### WHAT TO WORK ON
Below are the entries; return exactly the line with "<source format=sv>" and every later line, without anything else.

### DATA EXCERPTS
= Beginning of Section =

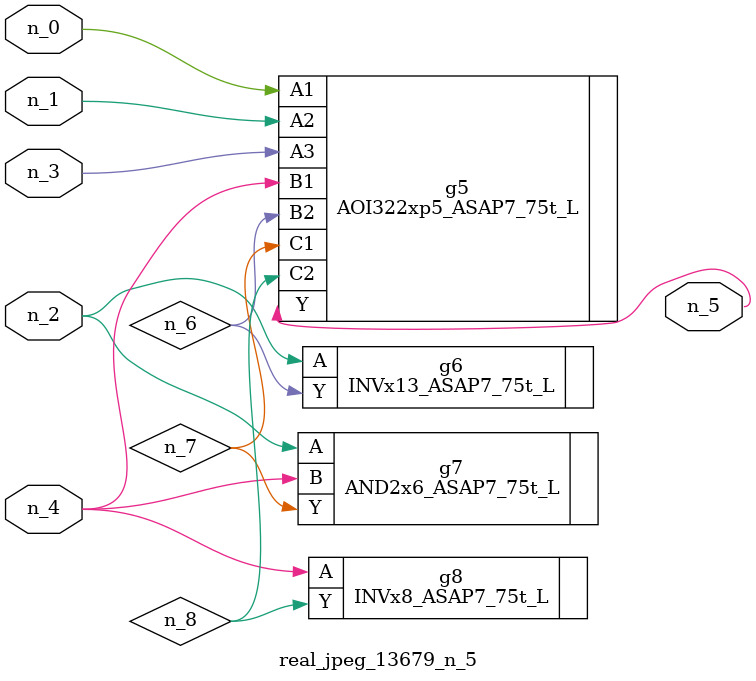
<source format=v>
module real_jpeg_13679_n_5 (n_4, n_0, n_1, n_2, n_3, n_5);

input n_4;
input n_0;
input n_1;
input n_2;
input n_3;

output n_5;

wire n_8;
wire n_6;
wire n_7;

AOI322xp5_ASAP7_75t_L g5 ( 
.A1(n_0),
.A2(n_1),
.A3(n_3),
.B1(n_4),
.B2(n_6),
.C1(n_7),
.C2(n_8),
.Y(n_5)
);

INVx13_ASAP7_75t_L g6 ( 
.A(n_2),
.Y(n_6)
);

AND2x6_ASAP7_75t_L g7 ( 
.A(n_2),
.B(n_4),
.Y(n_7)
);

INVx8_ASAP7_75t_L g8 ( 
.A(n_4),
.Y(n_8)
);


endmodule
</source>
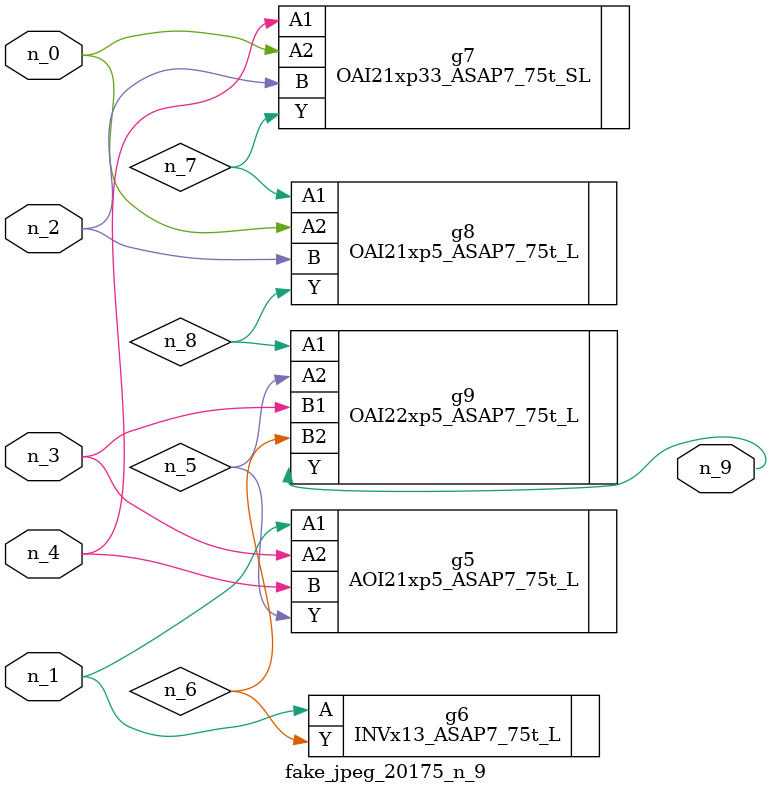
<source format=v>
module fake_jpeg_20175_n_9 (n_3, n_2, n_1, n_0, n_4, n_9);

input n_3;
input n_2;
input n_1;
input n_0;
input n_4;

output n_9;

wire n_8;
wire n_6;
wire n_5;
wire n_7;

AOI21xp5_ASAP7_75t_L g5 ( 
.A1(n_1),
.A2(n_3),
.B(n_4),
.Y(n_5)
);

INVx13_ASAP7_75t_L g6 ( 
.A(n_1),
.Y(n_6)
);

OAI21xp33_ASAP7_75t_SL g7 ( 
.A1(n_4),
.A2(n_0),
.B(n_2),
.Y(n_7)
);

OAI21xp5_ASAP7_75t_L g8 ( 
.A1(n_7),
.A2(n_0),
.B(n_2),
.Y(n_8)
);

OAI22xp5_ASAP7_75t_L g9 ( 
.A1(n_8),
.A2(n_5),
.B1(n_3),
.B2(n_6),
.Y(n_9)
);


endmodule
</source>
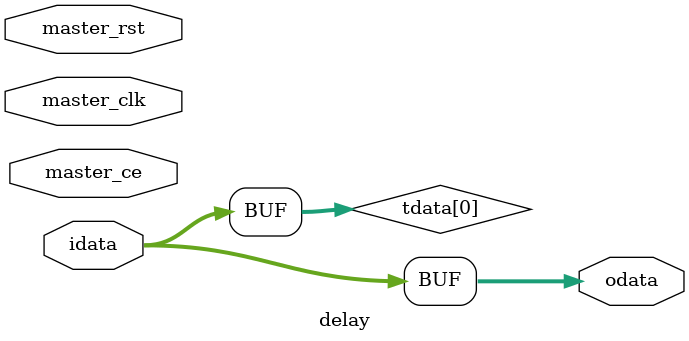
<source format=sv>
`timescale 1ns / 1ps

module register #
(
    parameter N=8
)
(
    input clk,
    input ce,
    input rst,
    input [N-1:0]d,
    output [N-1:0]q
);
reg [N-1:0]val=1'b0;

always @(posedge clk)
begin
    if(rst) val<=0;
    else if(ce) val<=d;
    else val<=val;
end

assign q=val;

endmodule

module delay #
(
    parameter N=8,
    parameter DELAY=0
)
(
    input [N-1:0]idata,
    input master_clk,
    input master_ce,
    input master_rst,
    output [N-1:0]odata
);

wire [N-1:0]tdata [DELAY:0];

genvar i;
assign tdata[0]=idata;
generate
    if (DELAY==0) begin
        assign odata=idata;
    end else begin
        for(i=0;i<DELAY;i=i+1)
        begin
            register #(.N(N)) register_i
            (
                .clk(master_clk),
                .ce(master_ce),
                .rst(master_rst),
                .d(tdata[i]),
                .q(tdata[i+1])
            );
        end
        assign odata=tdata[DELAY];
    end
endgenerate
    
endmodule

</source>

= End of Section =

### SOLUTION FOR THIS EXERCISE
<source format=sv>
`timescale 1ns / 1ps

module register #
(
    parameter N=8
)
(
    input clk,
    input ce,
    input rst,
    input [N-1:0]d,
    output [N-1:0]q
);
reg [N-1:0]val=1'b0;

always @(posedge clk)
begin
    if(rst) val<=0;
    else if(ce) val<=d;
    else val<=val;
end

assign q=val;

endmodule

module delay #
(
    parameter N=8,
    parameter DELAY=0
)
(
    input [N-1:0]idata,
    input master_clk,
    input master_ce,
    input master_rst,
    output [N-1:0]odata
);

wire [N-1:0]tdata [DELAY:0];

genvar i;
assign tdata[0]=idata;
generate
    if (DELAY==0) begin
        assign odata=idata;
    end else begin
        for(i=0;i<DELAY;i=i+1)
        begin
            register #(.N(N)) register_i
            (
                .clk(master_clk),
                .ce(master_ce),
                .rst(master_rst),
                .d(tdata[i]),
                .q(tdata[i+1])
            );
        end
        assign odata=tdata[DELAY];
    end
endgenerate
    
endmodule

</source>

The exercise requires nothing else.